Hey folks, jumping in here as someone who’s still wrapping my head around the nitty-gritty of valley engineering-I’m a total newbie when it comes to the fab-side tricks like SiN stressors, but that 20-50% scatter you mentioned rings true from what I’ve skimmed in some Sandia papers. It makes me wonder if anyone’s experimented with AI-driven process optimization to dial in that <10% variability, like using machine learning on SEM images to predict and correct interface steps during growth?
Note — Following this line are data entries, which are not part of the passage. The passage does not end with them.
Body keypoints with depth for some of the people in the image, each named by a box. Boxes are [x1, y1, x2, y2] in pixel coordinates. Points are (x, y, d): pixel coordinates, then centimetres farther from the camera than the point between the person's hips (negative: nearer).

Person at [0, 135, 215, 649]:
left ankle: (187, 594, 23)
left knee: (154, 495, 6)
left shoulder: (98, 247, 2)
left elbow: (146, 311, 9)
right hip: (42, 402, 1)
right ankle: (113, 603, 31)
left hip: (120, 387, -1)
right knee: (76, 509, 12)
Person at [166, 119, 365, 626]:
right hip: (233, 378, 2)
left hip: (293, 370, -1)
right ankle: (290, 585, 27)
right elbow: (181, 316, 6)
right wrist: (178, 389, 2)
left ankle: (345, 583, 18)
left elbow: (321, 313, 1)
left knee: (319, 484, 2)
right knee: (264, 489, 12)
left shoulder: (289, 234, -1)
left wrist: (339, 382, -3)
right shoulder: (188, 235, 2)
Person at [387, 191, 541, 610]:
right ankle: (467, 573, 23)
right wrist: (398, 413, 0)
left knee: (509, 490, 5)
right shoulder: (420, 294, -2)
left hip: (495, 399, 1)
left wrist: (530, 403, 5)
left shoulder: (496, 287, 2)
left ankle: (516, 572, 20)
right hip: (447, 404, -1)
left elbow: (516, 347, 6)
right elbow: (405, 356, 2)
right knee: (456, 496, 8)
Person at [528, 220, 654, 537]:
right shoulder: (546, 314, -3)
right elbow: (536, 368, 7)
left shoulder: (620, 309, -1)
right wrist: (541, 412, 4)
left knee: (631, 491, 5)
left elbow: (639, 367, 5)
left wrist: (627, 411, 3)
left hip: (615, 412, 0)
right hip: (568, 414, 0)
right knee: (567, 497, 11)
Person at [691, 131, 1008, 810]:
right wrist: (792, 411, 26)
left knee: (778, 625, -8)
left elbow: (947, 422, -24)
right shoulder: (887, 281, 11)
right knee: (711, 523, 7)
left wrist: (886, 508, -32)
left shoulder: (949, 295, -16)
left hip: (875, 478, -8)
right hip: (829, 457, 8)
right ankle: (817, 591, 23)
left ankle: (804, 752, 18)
On the exchange leakage point, that’s got me scratching my head too. From what I recall in a 2022 Nature Nano review on Si qubits, the valley admixture can introduce a dispersive shift in J(ε), turning what should be a clean sqrt(J) Rabi into something with higher-order terms that leak to singlet-valley hybrids. It doesn’t kill two-qubit fidelity outright, but it demands ultra-precise detuning control to avoid ZZ crosstalk spiking by factors of 2-5x near the anticrossing. Has anyone run full tomography on CZ gates in this regime to quantify that? I’d love if someone could point me to a specific experiment-I’m confused on whether it’s more of an issue in linear vs. plunger gate designs.
Prototyping-wise, yeah, hybrid donor-dot sounds safer for now, especially with Delft’s recent push on phosphorus donors showing T2* >100us at clock-like points without the full anticrossing mess. But if we’re talking scale, maybe integrating valley clocks with topological protection ideas? Feels pie-in-the-sky, but curious what y’all think on feasibility.